[Dataset records]
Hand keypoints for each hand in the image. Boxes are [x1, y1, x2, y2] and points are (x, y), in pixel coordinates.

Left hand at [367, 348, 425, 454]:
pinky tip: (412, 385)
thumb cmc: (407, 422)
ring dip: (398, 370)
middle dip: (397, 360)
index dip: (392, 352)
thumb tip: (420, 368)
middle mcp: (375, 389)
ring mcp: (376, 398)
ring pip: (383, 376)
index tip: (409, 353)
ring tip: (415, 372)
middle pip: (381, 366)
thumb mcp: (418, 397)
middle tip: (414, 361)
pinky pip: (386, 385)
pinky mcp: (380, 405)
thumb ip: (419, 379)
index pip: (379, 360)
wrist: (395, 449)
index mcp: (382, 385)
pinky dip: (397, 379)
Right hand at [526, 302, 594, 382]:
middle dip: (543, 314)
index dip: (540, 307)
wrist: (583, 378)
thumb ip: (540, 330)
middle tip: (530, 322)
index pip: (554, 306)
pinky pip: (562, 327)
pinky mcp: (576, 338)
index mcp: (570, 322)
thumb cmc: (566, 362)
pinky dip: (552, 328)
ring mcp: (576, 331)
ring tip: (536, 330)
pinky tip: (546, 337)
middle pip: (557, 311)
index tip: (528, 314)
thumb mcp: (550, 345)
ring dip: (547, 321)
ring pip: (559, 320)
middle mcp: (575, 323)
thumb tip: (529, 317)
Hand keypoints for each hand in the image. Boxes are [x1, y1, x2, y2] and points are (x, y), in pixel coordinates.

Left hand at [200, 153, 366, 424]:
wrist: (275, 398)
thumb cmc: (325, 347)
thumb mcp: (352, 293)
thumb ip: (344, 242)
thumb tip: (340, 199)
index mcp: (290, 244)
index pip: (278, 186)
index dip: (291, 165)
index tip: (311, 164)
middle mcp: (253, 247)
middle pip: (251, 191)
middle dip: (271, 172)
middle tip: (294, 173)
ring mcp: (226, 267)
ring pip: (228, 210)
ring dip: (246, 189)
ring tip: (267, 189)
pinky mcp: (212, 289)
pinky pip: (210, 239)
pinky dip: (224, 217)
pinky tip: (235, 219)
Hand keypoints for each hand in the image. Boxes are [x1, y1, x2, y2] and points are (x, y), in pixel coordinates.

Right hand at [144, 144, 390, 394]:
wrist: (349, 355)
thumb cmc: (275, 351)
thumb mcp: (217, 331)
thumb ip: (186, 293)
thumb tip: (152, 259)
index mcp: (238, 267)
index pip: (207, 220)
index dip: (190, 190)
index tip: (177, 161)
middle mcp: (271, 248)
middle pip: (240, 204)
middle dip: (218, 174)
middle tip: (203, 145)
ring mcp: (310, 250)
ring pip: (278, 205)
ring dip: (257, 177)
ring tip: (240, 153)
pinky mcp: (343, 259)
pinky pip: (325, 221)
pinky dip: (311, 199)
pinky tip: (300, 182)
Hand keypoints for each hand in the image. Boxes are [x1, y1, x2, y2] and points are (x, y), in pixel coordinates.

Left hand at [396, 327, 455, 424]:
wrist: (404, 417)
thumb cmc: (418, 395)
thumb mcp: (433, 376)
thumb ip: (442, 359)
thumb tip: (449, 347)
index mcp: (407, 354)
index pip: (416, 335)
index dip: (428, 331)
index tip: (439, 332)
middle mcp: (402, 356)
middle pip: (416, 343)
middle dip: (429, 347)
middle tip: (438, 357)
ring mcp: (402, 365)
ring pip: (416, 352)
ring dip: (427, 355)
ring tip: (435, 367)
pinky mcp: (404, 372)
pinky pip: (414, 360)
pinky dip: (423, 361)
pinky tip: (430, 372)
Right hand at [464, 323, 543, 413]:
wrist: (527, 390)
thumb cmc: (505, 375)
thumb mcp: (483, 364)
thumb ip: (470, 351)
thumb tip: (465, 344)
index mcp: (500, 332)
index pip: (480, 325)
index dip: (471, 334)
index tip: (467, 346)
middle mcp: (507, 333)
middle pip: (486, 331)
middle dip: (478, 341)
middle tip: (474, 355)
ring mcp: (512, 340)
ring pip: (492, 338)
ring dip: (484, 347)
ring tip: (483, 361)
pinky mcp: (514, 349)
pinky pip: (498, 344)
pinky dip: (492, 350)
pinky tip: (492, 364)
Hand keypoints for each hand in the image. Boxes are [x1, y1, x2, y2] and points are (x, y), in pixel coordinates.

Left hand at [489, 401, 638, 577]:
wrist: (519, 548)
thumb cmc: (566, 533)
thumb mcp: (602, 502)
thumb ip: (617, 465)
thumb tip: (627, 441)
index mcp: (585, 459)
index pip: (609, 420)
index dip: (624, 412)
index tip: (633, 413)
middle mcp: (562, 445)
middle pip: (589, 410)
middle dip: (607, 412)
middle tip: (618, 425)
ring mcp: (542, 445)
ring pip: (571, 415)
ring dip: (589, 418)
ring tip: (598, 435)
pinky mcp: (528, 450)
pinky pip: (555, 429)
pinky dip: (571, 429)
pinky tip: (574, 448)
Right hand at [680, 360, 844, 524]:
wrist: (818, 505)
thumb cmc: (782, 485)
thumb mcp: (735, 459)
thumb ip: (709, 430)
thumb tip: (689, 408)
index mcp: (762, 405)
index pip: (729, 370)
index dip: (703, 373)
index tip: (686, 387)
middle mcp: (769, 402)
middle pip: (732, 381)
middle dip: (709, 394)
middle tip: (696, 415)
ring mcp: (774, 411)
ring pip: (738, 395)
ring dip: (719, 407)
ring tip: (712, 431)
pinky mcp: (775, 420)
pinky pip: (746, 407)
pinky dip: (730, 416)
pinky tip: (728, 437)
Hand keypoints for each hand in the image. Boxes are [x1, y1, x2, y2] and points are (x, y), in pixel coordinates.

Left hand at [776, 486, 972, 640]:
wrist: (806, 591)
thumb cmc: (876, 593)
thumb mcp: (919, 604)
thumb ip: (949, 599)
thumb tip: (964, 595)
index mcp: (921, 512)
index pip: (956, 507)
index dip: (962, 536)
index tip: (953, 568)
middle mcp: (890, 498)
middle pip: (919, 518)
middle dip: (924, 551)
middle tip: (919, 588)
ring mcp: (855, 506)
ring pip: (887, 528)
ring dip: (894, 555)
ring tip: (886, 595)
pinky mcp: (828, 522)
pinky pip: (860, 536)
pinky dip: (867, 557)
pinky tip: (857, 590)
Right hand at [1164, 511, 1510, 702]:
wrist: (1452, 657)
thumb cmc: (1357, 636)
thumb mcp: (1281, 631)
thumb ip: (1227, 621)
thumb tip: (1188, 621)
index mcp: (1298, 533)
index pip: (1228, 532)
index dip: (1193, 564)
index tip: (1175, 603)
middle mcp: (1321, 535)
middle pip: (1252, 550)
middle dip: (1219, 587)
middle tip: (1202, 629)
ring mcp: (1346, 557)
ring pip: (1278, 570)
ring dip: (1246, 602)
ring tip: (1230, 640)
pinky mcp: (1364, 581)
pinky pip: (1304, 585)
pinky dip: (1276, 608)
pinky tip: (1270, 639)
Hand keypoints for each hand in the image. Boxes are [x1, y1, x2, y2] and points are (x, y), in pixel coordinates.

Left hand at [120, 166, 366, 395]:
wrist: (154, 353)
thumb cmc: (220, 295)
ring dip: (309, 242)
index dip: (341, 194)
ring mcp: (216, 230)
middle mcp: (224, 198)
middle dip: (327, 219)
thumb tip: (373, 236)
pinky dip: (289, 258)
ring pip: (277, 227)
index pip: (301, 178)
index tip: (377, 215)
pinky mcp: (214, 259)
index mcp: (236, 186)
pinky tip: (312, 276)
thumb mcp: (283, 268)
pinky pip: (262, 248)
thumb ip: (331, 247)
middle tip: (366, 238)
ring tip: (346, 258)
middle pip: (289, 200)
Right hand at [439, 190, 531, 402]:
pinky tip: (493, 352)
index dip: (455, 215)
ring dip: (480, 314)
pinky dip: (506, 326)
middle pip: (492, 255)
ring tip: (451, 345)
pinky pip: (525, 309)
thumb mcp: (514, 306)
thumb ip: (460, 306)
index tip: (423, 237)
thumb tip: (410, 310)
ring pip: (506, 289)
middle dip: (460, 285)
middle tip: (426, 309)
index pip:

## Task prompt
From the records above, print only the lines between the one holding "thumb tip: (420, 368)" and the one holding "thumb ip: (419, 379)", inclusive, exactly as they stand.

## Answer space
thumb tip: (420, 368)
middle mcp: (375, 389)
ring mcp: (376, 398)
ring pip: (383, 376)
index tip: (409, 353)
ring tip: (415, 372)
middle pip: (381, 366)
thumb mcp: (418, 397)
middle tip: (414, 361)
pinky pip: (386, 385)
pinky mcp: (380, 405)
thumb ip: (419, 379)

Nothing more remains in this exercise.